* PROVIDED INFORMATION
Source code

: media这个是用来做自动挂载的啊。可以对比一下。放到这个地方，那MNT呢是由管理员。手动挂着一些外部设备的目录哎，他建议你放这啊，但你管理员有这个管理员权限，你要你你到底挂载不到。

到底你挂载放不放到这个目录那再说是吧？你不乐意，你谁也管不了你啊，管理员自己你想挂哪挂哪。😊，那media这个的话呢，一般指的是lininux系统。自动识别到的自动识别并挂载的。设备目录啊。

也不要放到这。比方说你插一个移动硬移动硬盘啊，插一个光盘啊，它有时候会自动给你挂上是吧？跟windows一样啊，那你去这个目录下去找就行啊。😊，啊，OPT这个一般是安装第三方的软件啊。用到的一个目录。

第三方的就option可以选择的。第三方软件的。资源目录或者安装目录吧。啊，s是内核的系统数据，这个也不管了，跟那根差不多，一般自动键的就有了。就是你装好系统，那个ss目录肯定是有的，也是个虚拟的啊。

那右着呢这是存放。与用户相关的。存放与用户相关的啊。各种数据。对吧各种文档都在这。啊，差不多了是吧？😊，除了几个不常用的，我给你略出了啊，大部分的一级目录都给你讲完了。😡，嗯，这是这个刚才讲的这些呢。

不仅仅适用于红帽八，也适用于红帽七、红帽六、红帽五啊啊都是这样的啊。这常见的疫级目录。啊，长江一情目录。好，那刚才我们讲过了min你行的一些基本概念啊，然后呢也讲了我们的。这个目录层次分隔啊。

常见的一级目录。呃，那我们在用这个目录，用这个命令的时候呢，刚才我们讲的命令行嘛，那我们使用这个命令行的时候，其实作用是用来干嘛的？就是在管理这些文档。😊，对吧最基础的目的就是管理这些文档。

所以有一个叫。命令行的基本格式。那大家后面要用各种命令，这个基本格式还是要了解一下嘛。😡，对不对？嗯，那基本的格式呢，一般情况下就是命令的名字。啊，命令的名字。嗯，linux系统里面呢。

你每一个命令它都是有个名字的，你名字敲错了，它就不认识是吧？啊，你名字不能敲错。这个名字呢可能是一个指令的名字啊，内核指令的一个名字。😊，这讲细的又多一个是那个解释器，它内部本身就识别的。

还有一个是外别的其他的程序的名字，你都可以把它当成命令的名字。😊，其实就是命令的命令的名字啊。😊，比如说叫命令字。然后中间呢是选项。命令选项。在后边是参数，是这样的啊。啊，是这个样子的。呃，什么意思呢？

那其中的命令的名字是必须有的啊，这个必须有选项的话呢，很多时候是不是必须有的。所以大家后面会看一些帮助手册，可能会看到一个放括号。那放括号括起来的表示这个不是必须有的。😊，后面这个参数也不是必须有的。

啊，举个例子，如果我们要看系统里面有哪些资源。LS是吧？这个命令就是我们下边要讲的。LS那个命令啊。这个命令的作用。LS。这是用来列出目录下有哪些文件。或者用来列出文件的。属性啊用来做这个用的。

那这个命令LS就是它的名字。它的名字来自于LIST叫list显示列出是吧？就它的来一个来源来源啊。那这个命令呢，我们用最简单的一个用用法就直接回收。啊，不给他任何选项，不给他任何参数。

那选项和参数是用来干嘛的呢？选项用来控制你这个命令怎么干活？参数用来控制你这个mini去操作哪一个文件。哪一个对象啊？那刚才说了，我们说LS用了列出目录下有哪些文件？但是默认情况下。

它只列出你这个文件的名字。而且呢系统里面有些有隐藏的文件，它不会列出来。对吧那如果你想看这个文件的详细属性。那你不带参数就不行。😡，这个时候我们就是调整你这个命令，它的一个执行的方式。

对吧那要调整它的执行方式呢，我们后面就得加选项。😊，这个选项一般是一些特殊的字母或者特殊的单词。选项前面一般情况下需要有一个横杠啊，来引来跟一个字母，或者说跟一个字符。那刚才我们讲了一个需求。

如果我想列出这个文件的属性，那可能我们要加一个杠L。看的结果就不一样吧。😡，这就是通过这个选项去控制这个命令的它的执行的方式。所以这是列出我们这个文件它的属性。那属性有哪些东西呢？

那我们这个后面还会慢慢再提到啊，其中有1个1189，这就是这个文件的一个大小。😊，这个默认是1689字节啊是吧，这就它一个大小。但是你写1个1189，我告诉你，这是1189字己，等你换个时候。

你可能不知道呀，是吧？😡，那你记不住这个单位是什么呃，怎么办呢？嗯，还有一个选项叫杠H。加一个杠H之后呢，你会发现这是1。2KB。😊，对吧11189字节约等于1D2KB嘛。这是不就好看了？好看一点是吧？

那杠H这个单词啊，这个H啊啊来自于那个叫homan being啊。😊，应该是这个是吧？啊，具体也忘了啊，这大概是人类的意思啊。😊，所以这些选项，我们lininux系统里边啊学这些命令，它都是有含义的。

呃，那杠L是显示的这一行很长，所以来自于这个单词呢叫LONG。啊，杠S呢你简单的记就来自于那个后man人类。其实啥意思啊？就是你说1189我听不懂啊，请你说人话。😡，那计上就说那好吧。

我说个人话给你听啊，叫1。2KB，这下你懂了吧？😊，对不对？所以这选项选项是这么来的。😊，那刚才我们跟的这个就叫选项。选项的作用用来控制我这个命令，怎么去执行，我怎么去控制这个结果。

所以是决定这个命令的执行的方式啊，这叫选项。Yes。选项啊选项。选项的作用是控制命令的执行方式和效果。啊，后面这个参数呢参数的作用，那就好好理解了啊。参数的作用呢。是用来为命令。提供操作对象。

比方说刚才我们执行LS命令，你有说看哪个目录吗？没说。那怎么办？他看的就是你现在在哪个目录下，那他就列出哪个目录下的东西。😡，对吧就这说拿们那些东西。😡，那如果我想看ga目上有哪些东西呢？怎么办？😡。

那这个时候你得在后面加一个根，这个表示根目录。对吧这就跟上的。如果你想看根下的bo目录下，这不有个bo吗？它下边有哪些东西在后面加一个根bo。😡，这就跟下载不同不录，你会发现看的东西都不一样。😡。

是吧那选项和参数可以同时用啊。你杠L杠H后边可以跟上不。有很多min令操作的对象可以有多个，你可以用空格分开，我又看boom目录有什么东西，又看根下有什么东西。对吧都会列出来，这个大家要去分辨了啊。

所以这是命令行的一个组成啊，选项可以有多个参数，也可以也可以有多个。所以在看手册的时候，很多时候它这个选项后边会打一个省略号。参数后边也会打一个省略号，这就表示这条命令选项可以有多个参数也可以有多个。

==

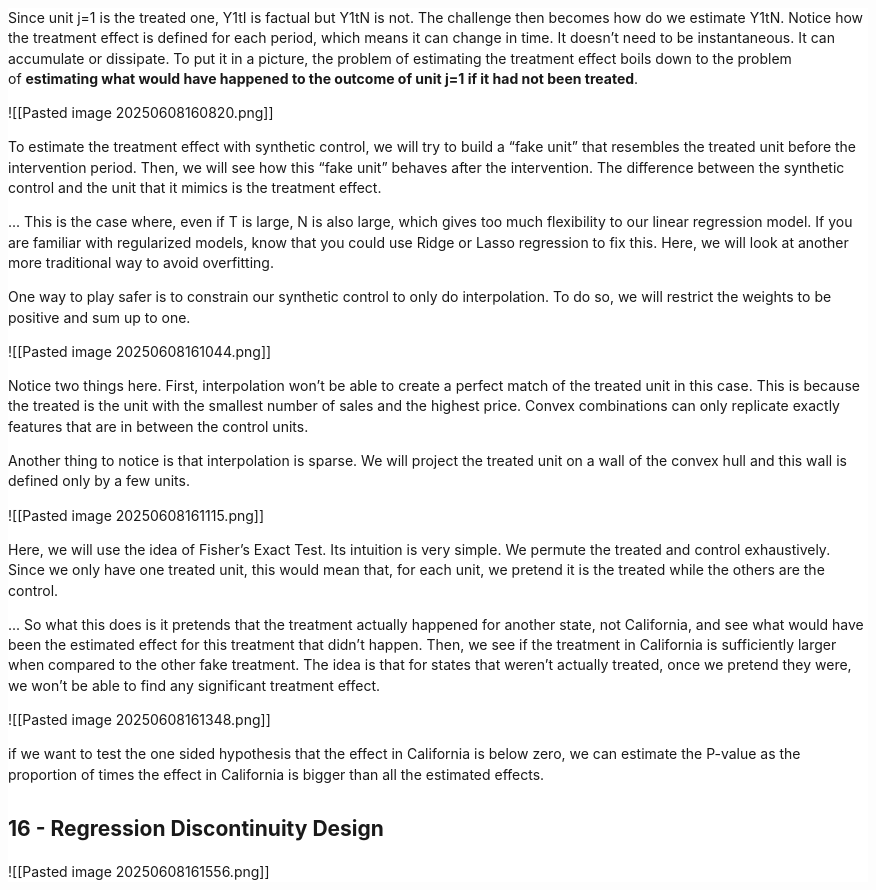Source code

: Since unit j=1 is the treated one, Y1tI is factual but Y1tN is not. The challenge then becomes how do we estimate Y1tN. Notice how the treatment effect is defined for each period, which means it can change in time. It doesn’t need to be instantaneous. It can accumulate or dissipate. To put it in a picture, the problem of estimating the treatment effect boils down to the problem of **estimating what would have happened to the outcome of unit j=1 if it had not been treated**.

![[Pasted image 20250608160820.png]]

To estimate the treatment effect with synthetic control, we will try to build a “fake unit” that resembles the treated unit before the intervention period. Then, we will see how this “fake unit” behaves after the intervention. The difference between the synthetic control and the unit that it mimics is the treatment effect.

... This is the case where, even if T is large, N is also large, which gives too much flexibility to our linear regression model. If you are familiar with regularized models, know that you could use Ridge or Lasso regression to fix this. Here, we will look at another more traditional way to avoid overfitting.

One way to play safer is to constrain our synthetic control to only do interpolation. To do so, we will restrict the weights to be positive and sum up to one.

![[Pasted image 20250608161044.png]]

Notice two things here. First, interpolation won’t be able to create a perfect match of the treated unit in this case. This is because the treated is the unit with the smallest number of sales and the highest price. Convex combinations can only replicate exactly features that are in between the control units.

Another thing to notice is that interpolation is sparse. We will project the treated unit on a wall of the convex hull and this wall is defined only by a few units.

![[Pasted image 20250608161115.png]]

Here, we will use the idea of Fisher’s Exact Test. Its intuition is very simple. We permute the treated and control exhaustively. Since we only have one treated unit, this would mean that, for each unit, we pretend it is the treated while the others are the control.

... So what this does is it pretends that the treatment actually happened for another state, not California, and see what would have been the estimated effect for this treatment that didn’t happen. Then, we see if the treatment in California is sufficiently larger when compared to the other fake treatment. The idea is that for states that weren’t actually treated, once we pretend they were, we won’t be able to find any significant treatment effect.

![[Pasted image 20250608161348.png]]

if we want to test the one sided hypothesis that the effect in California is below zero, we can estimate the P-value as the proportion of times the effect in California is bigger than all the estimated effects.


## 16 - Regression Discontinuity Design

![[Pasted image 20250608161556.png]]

* WORK REQUEST
What belongs in the answer is each line from the listing above that contains "Pasted".

* EXERCISE SOLUTION
![[Pasted image 20250608160820.png]]
![[Pasted image 20250608161044.png]]
![[Pasted image 20250608161115.png]]
![[Pasted image 20250608161348.png]]
![[Pasted image 20250608161556.png]]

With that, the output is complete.